6. Il résulte de tout ce qui précède que M. A n’est pas fondé à demander l’annulation de l’arrêté du 11 octobre 2022 par lequel le président du conseil communautaire de la communauté de communes Terre de Camargue a ordonné la suspension intégrale de son traitement à compter du 6 octobre 2022 dans l’attente de l’avis du conseil médical unique. Ses conclusions tendant à cette fin doivent, ainsi, être rejetées.
Sur les conclusions à fin d’injonction :
7. Le présent jugement qui rejette les conclusions à fin d’annulation présentées à titre principal par M. A n’implique aucune mesure d’exécution. Par suite, ses conclusions à fin d’injonction doivent également être rejetées.
Sur les conclusions présentées sur le fondement de l’article L. 761-1 du code de justice administrative :
8. Les dispositions de l’article L. 761-1 du code de justice administrative font obstacle à ce que soit mis à la charge de la communauté de communes Terre de Camargue, qui n’est pas, dans la présente instance, la partie perdante, le versement de la somme que M. A demande au titre des frais exposés par lui non compris dans les dépens.
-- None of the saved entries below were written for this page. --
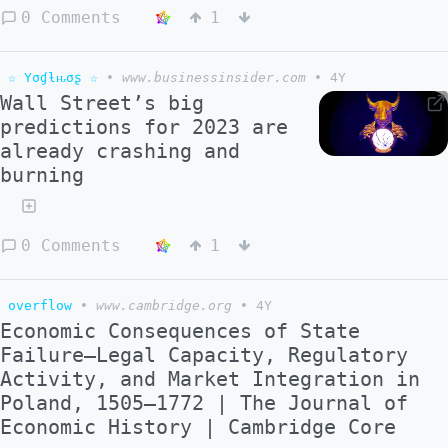
0 Comments
1
☆ Yσɠƚԋσʂ ☆
•
www.businessinsider.com
•
4Y
Wall Street’s big
predictions for 2023 are
already crashing and
burning
0 Comments
1
overflow
•
www.cambridge.org
•
4Y
Economic Consequences of State
Failure—Legal Capacity, Regulatory
Activity, and Market Integration in
Poland, 1505–1772 | The Journal of
Economic History | Cambridge Core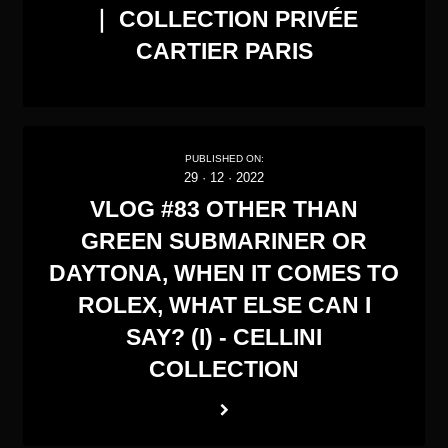
｜ COLLECTION PRIVÉE
CARTIER PARIS
PUBLISHED ON:
29
·
12
·
2022
VLOG #83 OTHER THAN
GREEN SUBMARINER OR
DAYTONA, WHEN IT COMES TO
ROLEX, WHAT ELSE CAN I
SAY? (I) - CELLINI
COLLECTION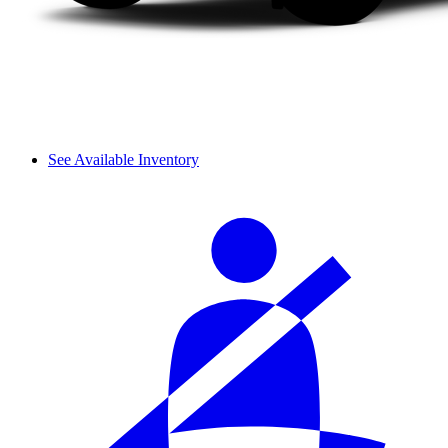
See Available Inventory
Il y a lieu en revanche de mettre à la charge de M. A une somme de 1 200 euros à verser à la communauté de communes Terre de Camargue sur le fondement des mêmes dispositions.
DÉCIDE :
Article 1er : La requête de M. A est rejetée.
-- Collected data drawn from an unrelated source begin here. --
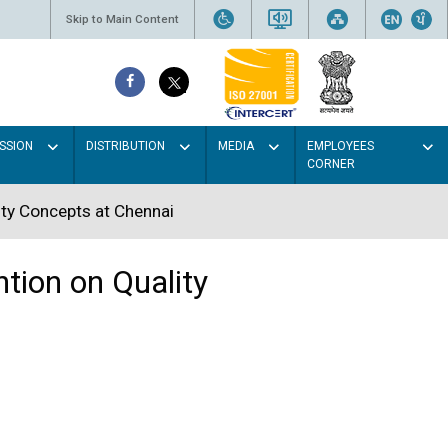
Skip to Main Content
SSION
DISTRIBUTION
MEDIA
EMPLOYEES
CORNER
ity Concepts at Chennai
tion on Quality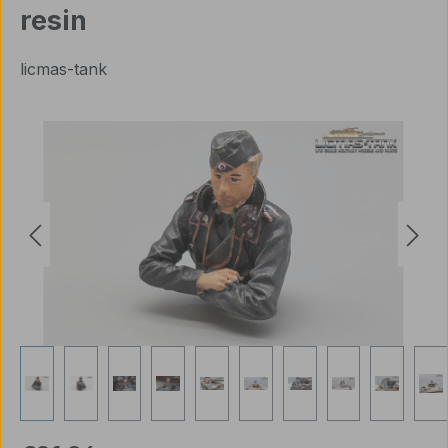
resin
licmas-tank
Skip image gallery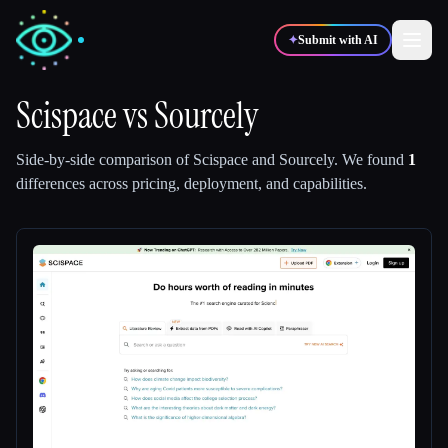
✦
Submit with AI
Scispace
vs
Sourcely
✍️
🎨
Writers
Designers
Side-by-side comparison of
Scispace
and
Sourcely
.
We found
1
differences across pricing, deployment, and capabilities.
💻
📈
Developers
Marketers
🎓
🎬
Students
Creators
Blog
Compare tools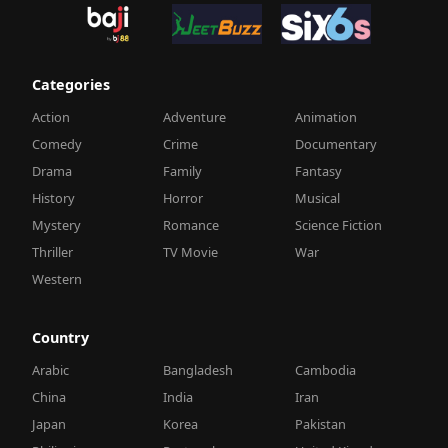
Categories
Action
Adventure
Animation
Comedy
Crime
Documentary
Drama
Family
Fantasy
History
Horror
Musical
Mystery
Romance
Science Fiction
Thriller
TV Movie
War
Western
Country
Arabic
Bangladesh
Cambodia
China
India
Iran
Japan
Korea
Pakistan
Article 2 : M. A versera à la communauté de communes Terre de Camargue une somme de 1 200 euros au titre de l’article L. 761-1 du code de justice administrative.
Article 3 : Le présent jugement sera notifié à M. B A et à la communauté de communes Terre de Camargue.
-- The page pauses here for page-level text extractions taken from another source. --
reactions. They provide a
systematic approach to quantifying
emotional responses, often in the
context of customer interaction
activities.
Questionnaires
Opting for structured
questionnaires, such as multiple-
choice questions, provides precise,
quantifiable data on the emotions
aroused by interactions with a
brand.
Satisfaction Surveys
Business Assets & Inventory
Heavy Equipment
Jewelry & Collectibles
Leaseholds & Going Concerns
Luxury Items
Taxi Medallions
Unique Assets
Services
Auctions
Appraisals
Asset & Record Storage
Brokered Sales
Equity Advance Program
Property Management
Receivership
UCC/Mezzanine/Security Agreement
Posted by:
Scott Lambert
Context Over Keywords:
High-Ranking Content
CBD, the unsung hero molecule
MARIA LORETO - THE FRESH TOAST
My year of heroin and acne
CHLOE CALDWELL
Délibéré après l’audience du 10 avril 2025, à laquelle siégeaient :
M. Ciréfice, président,
Mme Vosgien, première conseillère,
Mme Béréhouc, conseillère.
Rendu public par mise à disposition au greffe le 2 mai 2025.
La rapporteure,
S. VOSGIEN
Le président,
C. CIREFICELa greffière,
B. ROUSSELET-ARRIGONI
La République mande et ordonne au préfet du Gard en ce qui le concerne et à tous commissaires de justice à ce requis en ce qui concerne les voies de droit commun contre les parties privées de pourvoir à l’exécution de la présente décision.